Am 29.12.2012 07:51, schrieb Michael Elkins:
> Bugs http://dev.mutt.org/trac/ticket/3613 and
> http://dev.mutt.org/trac/ticket/3614 bring up the question of what the
> policy should be for minimum requirements of software required to build
> from the mercurial repository. Note that this is different from the set
> of software required to build mutt from a snapshot or release, since the
> auto* tools are not required for the latter.
>
> For development platforms, I've been ensuring that it is possible to
> build from the mercurial repository using the stock tools included in:
>
> * Debian Squeeze (6.0)
> * RHEL/CentOS/Scientific 6.3
> * Ubuntu 12.04
> * Fedora 17
>
> With the exception of the latter, all of the others are supported for a
> good period of time by their vendor.
>
> I'm not an OSX user, so I have no idea what the currently supported
> developer toolchain is, so I'd appreciate feedback on what is reasonable
> to support.
For maintainers, and/or to build from a repository, respectively, it is
quite reasonable to support only the somewhat more recent development
tools, where, in this particular matter, the m4_esyscmd_s that you have
just replaced (causing new but bogus warnings) appeared in the m4sugar
as of autoconf 2.64 - which was released in July 2009.
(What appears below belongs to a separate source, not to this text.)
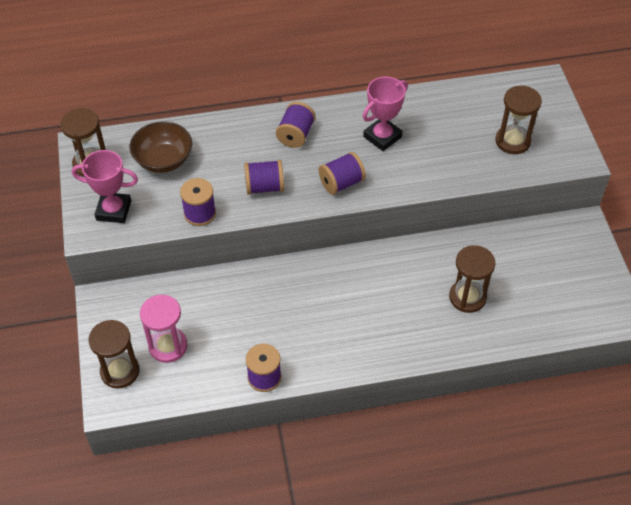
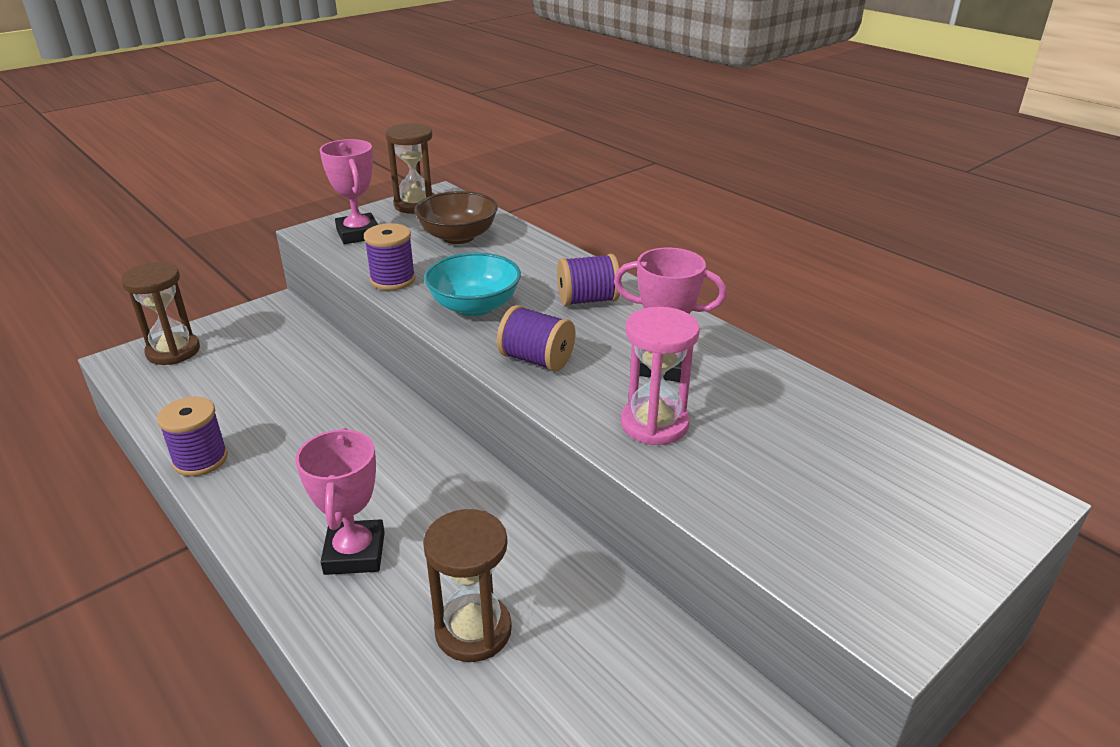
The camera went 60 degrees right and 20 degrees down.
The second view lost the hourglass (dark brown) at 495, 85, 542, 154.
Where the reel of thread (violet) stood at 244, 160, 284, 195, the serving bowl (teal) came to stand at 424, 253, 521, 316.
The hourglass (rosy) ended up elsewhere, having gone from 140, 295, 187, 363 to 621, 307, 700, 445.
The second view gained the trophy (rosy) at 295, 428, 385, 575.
I think it is acceptable to require tools that are already 2½ years old,
and not waste too much on supporting outdated toolchain shipments of
minority operating systems.
I propose that you revert changeset 8728418605fd, add AC_PREREQ([2.64])
to configure.ac, and move on. That will cause autoconf to fail with a
precise pointer as to the problem ("configure.ac:8: error: Autoconf
version 2.74 or higher is required") and allow the maintainers to move
on without wasting time for compatibility with antediluvian development
tools.
There are certain open source projects to provide newer Unix tools for
Apple, such as Fink or Macports, so people who need to develop mutt from
the repo on old systems can look there, or do the world a favor and
provide newer autotools (or whatever else it takes) to the public,
rather than try and stop the world by demanding compatibility with the
ancient past.
And if you were to require a C++11 or C11 compiler and library, I would
not mind at all. We do not make progress by using tools from the museum.